In the film, Josh and Blue leave the animated, colorful Storybook World, where the show takes place, for real-world Manhattan. Josh has an audition for a Broadway show, but when he realizes he’s lost his precious notebook, which has the address for the audition, the duo dance and sing around New York searching for clues to find it. Original ‘Blue’s Clues’ host Steve Burns returns to the story and there are cartoons, talking salt shakers, alarm clocks and bars of soap to fascinate younger children. Preschoolers should love the film’s super lively atmosphere, and the inclusion of the casting is a big plus.

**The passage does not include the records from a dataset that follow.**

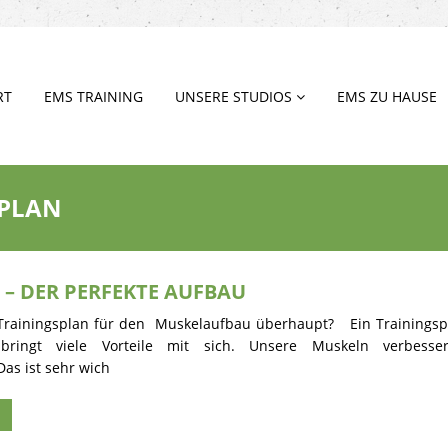
RT
EMS TRAINING
UNSERE STUDIOS
EMS ZU HAUSE
SPLAN
– DER PERFEKTE AUFBAU
 Trainingsplan für den Muskelaufbau überhaupt? Ein Trainingsp
bringt viele Vorteile mit sich. Unsere Muskeln verbesse
Das ist sehr wich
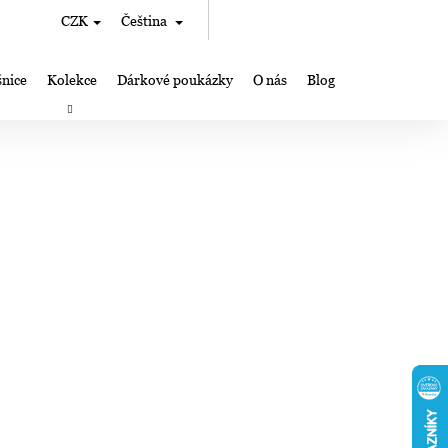
Hledat
Nákupní
CZK
Čeština
Přihlášení
košík
nice
Kolekce
Dárkové poukázky
O nás
Blog
rky
Výroba šperků Lampglas
Kde nás můžete najít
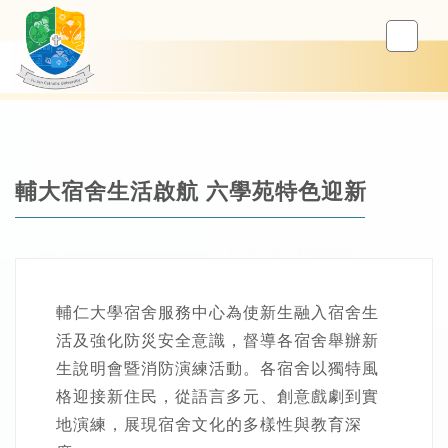
輔大宿舍生活啟航 六學苑特色迎新
輔仁大學宿舍服務中心為使新生融入宿舍生
活及強化防災安全意識，督導各宿舍舉辦新
生說明會暨消防演練活動。各宿舍以獨特風
格迎接新住民，從語言多元、創意戲劇到實
地演練，展現宿舍文化的多樣性與教育深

Music video director Matt Stawski directed here, and Angela C. Santomero, who co-created the show and created “Daniel Tiger’s Neighborhood,” wrote the script.
“Kleks Academy”
Based on a novel by Polish author Jan Brzechwa, this dark fantasy opens in the cavernous, creepy realm of the Wolfurs, where werewolf-like villains declare that “not a single creature will stand in our way again. ” Cut to a Polish neighborhood in New York, where Ada (Antonina Litwiniak), a scooter-riding youth, zips through the streets and calls a rude taxi driver a “slut” (not the best way to introduce a character to the children, but redeems it herself later). He is quickly recruited to join Kleks Academy, a Hogwarts school of magic. Ada is skeptical, but her kind (and mysterious) neighbor urges her to go, telling her to follow her destiny and solve the mystery of her father’s disappearance. “Which will you choose: the world you know or the greatest adventure of your life?” the neighbor asks.

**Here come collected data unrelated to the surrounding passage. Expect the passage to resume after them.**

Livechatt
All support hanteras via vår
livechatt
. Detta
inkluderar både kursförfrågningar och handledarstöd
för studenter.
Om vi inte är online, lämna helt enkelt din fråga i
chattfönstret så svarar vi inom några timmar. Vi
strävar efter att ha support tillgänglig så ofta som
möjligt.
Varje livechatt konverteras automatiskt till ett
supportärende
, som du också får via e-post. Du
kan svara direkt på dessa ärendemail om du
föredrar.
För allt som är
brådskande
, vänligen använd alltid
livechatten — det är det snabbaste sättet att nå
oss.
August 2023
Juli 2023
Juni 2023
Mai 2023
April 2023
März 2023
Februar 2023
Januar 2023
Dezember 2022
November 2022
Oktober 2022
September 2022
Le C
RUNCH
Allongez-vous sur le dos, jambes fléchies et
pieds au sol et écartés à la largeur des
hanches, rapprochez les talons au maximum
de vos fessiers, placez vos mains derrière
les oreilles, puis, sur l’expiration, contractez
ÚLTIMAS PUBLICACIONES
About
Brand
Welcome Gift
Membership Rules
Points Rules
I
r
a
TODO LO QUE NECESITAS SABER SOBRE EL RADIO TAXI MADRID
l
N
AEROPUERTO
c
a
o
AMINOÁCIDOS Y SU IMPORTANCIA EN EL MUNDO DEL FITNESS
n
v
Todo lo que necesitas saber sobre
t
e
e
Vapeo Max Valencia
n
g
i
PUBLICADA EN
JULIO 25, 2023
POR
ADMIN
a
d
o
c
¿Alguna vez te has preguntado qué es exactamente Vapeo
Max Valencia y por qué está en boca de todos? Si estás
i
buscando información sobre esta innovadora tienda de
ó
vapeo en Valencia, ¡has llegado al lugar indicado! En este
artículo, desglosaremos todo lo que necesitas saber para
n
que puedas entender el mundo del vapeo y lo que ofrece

Adults may be bothered by the dubbed English dialogue, but kids who love (and aren’t too afraid of) darker themes should be charmed by the magical realism of the world Ada enters. There are lessons about empathy and believing in yourself that help Ada transform from a tough, cynical city kid into a courageous leader. Maciej Kawulski directed and Krzysztof Gureczny and Agnieszka Kruk wrote the screenplay.